A little update on the Smiths
Well, Shane and I have decided that it is time to let the world in on our little secret. The secret isn't all that secret anymore, but I know that there are some people who don't know. Shane and I are expecting another baby again in September! For those of you who are having a hard time keeping count this is number 5. We are very excited and being that I am 15 weeks now, and starting to have a hard time buttoning my pants, we figured we couldn't hide it anymore. We thought that we were done having children, but our Lord has other plans. And so he has yet again created life within my womb, out of the love and passion that Shane and I share for each other.
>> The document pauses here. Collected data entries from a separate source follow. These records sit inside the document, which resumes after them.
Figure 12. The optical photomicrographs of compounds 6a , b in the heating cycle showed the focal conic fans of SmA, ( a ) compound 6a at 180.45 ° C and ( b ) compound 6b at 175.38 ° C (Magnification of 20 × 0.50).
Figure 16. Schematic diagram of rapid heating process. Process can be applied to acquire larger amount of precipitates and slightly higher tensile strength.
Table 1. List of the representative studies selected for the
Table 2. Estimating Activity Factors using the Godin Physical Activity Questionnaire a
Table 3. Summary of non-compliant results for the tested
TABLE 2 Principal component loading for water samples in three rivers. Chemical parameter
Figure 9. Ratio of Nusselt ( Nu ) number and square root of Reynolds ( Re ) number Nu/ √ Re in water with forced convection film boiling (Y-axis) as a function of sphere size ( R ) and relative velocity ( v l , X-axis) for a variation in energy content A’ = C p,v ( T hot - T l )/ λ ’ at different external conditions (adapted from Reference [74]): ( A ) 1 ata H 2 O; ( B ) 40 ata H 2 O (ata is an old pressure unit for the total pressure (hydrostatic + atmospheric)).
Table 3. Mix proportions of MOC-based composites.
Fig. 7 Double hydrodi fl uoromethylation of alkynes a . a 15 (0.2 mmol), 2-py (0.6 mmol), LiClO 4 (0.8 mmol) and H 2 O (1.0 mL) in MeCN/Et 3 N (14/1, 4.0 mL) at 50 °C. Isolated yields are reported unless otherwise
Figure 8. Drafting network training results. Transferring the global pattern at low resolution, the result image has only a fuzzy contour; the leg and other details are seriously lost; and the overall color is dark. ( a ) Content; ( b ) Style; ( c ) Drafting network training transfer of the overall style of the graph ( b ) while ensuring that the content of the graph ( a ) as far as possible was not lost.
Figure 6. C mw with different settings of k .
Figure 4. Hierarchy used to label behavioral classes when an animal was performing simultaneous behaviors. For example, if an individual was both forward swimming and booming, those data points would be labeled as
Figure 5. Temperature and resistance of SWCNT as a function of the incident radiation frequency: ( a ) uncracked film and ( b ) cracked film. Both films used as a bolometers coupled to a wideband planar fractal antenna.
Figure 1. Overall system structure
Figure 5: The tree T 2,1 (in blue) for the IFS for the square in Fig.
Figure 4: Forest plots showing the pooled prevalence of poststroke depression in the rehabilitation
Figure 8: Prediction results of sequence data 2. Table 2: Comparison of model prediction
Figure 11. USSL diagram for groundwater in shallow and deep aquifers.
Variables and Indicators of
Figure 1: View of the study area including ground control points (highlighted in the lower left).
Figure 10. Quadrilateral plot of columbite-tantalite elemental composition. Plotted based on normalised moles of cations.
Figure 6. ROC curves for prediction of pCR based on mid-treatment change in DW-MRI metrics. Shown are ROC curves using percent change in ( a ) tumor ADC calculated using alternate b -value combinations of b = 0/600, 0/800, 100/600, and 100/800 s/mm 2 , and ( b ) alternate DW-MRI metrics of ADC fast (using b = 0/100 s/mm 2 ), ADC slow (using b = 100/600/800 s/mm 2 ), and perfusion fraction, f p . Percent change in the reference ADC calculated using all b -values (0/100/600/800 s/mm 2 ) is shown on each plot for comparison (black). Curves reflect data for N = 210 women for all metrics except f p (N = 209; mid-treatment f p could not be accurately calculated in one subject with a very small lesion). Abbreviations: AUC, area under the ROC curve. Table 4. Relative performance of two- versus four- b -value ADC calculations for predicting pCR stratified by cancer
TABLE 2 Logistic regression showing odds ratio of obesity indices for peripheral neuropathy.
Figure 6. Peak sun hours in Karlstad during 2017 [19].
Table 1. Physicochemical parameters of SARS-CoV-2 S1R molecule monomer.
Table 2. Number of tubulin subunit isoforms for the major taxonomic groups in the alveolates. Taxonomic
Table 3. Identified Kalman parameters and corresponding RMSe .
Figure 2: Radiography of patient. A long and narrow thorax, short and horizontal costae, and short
There was a time that this really freaked me out. I thought having another baby, going to school, homeschooling, and the stress of Shane going to Iraq, was going to require me to be medicated. Seriously. But God is so good to me. He does not plant me on a limb and leave me. Like the gentle man He is, He guides me and speaks to me and lets me know that even if I do have to birth my baby without my husband even in the states, that I am not alone. I am not forgotten with what to me at the time seemed like a staggering amount of responsibility. I am surrounded by a love so deep and so intense that He would die for me.
So, I have surrendered to what God has planned for my life. It might not have matched up with what I had planned, but who am I to argue with the One who created the earth and the sunsets, and this life. So, as my body nurtures this little one, and my heart grows to love and nurture it's soul and spirit, My God nurtures me.